___ Data shown

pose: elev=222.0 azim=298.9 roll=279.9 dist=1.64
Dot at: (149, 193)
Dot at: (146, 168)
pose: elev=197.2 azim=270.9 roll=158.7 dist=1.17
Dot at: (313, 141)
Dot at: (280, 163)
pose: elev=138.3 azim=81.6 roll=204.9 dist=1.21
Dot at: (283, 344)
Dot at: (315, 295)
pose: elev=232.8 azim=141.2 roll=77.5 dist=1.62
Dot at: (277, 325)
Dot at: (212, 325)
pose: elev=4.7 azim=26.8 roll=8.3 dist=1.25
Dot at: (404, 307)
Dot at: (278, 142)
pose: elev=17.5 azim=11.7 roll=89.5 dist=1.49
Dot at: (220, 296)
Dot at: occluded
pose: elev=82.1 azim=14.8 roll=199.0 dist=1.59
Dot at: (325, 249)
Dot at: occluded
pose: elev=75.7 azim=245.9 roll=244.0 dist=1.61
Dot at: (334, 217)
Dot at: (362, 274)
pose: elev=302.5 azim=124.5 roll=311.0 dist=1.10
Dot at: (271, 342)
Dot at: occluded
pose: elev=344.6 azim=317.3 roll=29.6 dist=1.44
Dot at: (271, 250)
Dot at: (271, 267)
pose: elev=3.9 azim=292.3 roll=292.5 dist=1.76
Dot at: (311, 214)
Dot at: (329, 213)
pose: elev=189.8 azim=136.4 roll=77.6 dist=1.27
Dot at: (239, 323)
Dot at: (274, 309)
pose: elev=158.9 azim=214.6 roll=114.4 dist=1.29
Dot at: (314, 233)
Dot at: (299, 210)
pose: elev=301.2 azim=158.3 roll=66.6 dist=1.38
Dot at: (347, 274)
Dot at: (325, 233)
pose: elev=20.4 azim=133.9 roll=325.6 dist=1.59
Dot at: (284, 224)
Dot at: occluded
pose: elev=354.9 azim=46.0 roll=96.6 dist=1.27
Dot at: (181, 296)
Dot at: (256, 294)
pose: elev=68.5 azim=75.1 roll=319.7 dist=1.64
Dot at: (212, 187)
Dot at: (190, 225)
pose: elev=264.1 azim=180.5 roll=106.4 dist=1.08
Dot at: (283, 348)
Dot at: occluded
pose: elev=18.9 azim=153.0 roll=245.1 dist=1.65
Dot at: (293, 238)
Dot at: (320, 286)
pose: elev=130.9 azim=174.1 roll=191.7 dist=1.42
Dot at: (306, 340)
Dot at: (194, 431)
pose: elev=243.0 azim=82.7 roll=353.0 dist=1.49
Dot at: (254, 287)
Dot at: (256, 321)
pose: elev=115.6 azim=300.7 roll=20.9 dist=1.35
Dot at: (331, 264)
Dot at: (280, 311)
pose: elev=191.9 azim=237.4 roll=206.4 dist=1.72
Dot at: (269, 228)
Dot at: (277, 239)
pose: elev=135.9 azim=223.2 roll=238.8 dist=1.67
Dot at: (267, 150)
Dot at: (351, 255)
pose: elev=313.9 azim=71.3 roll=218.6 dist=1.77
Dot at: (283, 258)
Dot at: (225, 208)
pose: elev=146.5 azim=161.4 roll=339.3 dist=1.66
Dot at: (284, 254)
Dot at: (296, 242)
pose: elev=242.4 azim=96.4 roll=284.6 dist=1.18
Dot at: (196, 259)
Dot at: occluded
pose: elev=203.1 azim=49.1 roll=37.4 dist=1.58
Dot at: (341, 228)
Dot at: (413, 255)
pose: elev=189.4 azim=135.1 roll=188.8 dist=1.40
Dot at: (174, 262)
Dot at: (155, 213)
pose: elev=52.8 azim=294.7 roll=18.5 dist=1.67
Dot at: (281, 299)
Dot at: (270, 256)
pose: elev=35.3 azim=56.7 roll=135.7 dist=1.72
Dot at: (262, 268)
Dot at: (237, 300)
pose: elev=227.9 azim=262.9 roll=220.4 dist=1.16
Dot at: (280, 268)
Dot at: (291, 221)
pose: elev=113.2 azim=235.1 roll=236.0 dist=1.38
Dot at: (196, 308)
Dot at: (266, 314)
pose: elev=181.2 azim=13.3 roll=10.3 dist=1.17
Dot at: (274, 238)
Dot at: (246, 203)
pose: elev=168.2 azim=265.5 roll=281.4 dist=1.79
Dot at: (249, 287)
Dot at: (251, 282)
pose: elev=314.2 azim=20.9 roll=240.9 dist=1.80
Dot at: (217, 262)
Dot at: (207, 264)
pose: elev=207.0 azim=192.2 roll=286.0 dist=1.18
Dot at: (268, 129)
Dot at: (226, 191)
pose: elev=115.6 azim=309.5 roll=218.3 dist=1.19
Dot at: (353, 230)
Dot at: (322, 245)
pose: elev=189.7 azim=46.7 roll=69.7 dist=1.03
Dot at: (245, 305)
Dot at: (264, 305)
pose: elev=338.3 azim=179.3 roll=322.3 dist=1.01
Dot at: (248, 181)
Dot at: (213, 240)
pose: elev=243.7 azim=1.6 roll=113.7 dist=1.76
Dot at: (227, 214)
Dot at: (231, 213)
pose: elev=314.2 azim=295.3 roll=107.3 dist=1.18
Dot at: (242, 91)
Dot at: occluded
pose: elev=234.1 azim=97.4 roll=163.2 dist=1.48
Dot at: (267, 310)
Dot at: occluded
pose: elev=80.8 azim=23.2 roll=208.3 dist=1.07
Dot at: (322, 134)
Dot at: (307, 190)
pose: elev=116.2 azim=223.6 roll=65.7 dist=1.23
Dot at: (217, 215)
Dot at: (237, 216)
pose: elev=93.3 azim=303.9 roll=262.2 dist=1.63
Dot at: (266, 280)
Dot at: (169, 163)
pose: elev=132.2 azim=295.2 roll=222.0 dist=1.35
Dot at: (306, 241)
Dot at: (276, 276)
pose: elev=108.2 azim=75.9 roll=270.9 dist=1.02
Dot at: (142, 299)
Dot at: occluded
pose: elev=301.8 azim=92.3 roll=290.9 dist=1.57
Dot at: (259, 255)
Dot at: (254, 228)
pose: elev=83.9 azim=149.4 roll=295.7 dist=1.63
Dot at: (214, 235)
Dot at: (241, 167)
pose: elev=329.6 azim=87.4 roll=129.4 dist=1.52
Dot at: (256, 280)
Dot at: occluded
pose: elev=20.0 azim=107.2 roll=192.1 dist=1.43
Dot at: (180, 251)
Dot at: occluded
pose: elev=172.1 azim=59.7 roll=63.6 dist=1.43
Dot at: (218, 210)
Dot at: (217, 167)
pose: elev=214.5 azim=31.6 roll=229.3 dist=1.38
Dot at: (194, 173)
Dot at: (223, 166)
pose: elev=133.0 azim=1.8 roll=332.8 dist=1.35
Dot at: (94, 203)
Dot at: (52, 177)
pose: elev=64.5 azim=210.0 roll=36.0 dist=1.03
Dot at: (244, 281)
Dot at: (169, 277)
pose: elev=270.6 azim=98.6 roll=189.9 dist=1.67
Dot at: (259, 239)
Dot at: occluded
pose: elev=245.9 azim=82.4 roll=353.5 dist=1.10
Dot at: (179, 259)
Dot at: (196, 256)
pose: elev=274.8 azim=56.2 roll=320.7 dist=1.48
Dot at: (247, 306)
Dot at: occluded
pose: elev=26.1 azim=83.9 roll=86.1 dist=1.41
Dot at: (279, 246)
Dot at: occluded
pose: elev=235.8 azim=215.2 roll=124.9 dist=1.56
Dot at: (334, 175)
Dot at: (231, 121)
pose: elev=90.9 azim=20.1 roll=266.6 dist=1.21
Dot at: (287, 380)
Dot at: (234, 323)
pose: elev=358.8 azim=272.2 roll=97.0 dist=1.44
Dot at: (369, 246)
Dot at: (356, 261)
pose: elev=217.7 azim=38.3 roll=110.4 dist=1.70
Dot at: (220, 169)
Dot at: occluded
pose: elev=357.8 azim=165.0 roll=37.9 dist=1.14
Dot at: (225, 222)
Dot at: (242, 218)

______

# [What to do]
Copy the lines above without changes, from the line containing "pose: elev=301.2 azim=158.3" through the line containing "Dot at: (226, 191)".

# [Full response]
pose: elev=301.2 azim=158.3 roll=66.6 dist=1.38
Dot at: (347, 274)
Dot at: (325, 233)
pose: elev=20.4 azim=133.9 roll=325.6 dist=1.59
Dot at: (284, 224)
Dot at: occluded
pose: elev=354.9 azim=46.0 roll=96.6 dist=1.27
Dot at: (181, 296)
Dot at: (256, 294)
pose: elev=68.5 azim=75.1 roll=319.7 dist=1.64
Dot at: (212, 187)
Dot at: (190, 225)
pose: elev=264.1 azim=180.5 roll=106.4 dist=1.08
Dot at: (283, 348)
Dot at: occluded
pose: elev=18.9 azim=153.0 roll=245.1 dist=1.65
Dot at: (293, 238)
Dot at: (320, 286)
pose: elev=130.9 azim=174.1 roll=191.7 dist=1.42
Dot at: (306, 340)
Dot at: (194, 431)
pose: elev=243.0 azim=82.7 roll=353.0 dist=1.49
Dot at: (254, 287)
Dot at: (256, 321)
pose: elev=115.6 azim=300.7 roll=20.9 dist=1.35
Dot at: (331, 264)
Dot at: (280, 311)
pose: elev=191.9 azim=237.4 roll=206.4 dist=1.72
Dot at: (269, 228)
Dot at: (277, 239)
pose: elev=135.9 azim=223.2 roll=238.8 dist=1.67
Dot at: (267, 150)
Dot at: (351, 255)
pose: elev=313.9 azim=71.3 roll=218.6 dist=1.77
Dot at: (283, 258)
Dot at: (225, 208)
pose: elev=146.5 azim=161.4 roll=339.3 dist=1.66
Dot at: (284, 254)
Dot at: (296, 242)
pose: elev=242.4 azim=96.4 roll=284.6 dist=1.18
Dot at: (196, 259)
Dot at: occluded
pose: elev=203.1 azim=49.1 roll=37.4 dist=1.58
Dot at: (341, 228)
Dot at: (413, 255)
pose: elev=189.4 azim=135.1 roll=188.8 dist=1.40
Dot at: (174, 262)
Dot at: (155, 213)
pose: elev=52.8 azim=294.7 roll=18.5 dist=1.67
Dot at: (281, 299)
Dot at: (270, 256)
pose: elev=35.3 azim=56.7 roll=135.7 dist=1.72
Dot at: (262, 268)
Dot at: (237, 300)
pose: elev=227.9 azim=262.9 roll=220.4 dist=1.16
Dot at: (280, 268)
Dot at: (291, 221)
pose: elev=113.2 azim=235.1 roll=236.0 dist=1.38
Dot at: (196, 308)
Dot at: (266, 314)
pose: elev=181.2 azim=13.3 roll=10.3 dist=1.17
Dot at: (274, 238)
Dot at: (246, 203)
pose: elev=168.2 azim=265.5 roll=281.4 dist=1.79
Dot at: (249, 287)
Dot at: (251, 282)
pose: elev=314.2 azim=20.9 roll=240.9 dist=1.80
Dot at: (217, 262)
Dot at: (207, 264)
pose: elev=207.0 azim=192.2 roll=286.0 dist=1.18
Dot at: (268, 129)
Dot at: (226, 191)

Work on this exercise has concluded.